The AG appearing for a private party without obtaining formal permission from the law ministry raised concerns of propriety, although the Supreme Court dismissed a legal challenge to such a practice of grant of permission.

The documents obtained by The Wire further show that other law officers of the central government had resorted to making frequent requests for permission to take up private practice and the government in a few cases did deny permission, as it was not convinced of the “exceptional reasons” cited by the officers concerned.

  • Yaswanth Reddy

    Nepotism at peaks , here comes UPA 3

  • https://babupaedia.blogspot.in Sudhansu Mohanty

    Going by the extant orders flowing out of Article 309 of the Constitution of India, it is clear that the relaxation is to be accorded only on grounds of ‘expediency’ or ‘necessity’ and with ‘reasons to be recorded in writing’. This ‘expediency’ or ‘necessity’ doubtless has to be read only for and in the interest of the government, for they are the designated Law Officers of the Government of India for the period of their employ; enjoying all entitlements conferred on permanent government servants, i.e. Leave, Retainer, fee, allowances, government accommodation; also other perquisites of services in the form of personal staff, office accommodation and telephones at their offices and residences by the Government of India free of cost. That they are full time Law Officers of the Government is unquestionable. To permit them to be distracted on matters other than the government’s isn’t surely the spirit of Rule 10 of the OM ibid. It’s like permitting any government servant to take up any private person’s issue in any public forum! This is all the more reason why discretion should never be unbridled and there is a need to harness the ‘power’ of discretion through an arm’s length system. Rather than seeking information through RTI applications, why can’t discretions granted be suo motu put in public domain?

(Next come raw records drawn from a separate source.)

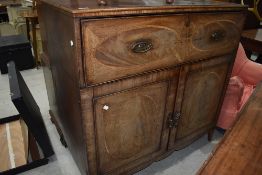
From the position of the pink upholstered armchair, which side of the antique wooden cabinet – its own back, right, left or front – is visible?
left

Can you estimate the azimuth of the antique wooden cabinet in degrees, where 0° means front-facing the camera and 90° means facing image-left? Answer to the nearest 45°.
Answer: approximately 315°
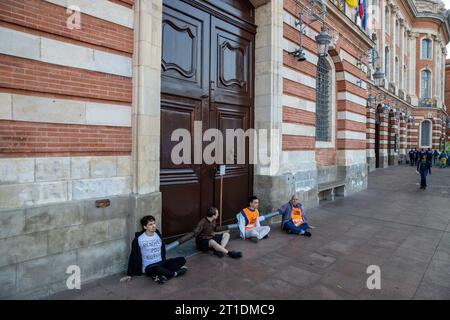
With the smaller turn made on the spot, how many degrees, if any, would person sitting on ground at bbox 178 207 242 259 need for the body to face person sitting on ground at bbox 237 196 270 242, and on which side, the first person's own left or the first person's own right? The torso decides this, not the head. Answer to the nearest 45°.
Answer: approximately 45° to the first person's own left

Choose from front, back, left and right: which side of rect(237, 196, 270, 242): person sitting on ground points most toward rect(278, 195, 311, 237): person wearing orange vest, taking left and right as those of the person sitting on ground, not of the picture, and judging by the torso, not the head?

    But it’ll be interesting to see the ‘reasons recorded in writing’ on files. Not only in this case but in all past cases as well. Maybe it’ll be enlightening for ordinary Indian citizen like us.

  • alok asthana

    A PM that allows Jai Shah to make his millions on the authority of the PM, should not be expected to be so sensitive to such fine legal matters. Is a sledgehammer government, behaving like one everywhere. Let them dig their own grave. Saves us the trouble.